京城·寿王府。
要说京城这帮遗老遗少过的的确不太好,一些没根没底的难免被混混当成肥羊来宰。
那些肯下力气脑子活的纷纷做了买卖,开涮肉店的,做宫花的,总归能维持开销,但有一些老头子,吃喝玩乐了一辈子,你让他挣钱,那还是杀了他算了。

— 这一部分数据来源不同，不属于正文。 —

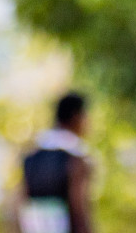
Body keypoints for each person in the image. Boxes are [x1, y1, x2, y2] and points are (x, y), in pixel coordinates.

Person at [16, 92, 95, 233]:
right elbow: (79, 212)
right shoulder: (76, 159)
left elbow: (19, 204)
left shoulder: (32, 157)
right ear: (76, 116)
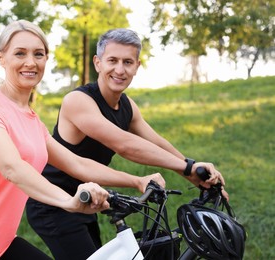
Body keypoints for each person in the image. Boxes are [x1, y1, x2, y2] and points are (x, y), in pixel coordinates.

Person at [0, 20, 156, 260]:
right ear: (1, 58)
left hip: (0, 245)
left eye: (38, 54)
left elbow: (77, 164)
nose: (30, 62)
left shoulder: (32, 121)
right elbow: (13, 168)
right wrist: (68, 201)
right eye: (20, 53)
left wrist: (137, 181)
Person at [26, 28, 228, 260]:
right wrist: (186, 167)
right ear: (98, 63)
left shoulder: (127, 106)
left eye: (127, 62)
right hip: (53, 203)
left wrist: (193, 170)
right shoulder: (78, 101)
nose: (120, 70)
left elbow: (156, 142)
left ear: (137, 66)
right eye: (112, 60)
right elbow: (125, 144)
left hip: (90, 198)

就这还得摆谱儿,家里得有厨子,还时兴住三层小洋楼,隔几天吃顿洋餐,吃完洋餐再去看一出谭老板的戏,什么叫中体西用,这就叫中体西用。
不过人家寿王爷可不落魄,毕竟是王爷,还是扶桑士官学校的留学生,别说王府里积攒的金银财帛花不完,就算是花完了随便去写寿幛收入也不会少。
金燕西下了车,往门口走,一个长得周正约莫五十来岁的官家站在门口迎宾。
徐二通行礼道:“金公子,您请进,王爷已经在厅里等着您了。”
大总管徐二通引路,金燕西进了二门,走进正厅,便见到了这位光头王爷,此时寿元发型很别致,头上一根头发也没有。
这次诈尸失败让寿元美梦惊醒,他明白了爱新觉罗想重新上位那是一万个不可能了。
实际上此人可以说是前朝里头为数不多的正常人,也是正儿八经开眼看世界的人,当年就尝尝因为一些言论让朝野震惊,就连皇室都怀疑,你小子到底是不是我们老爱家的人?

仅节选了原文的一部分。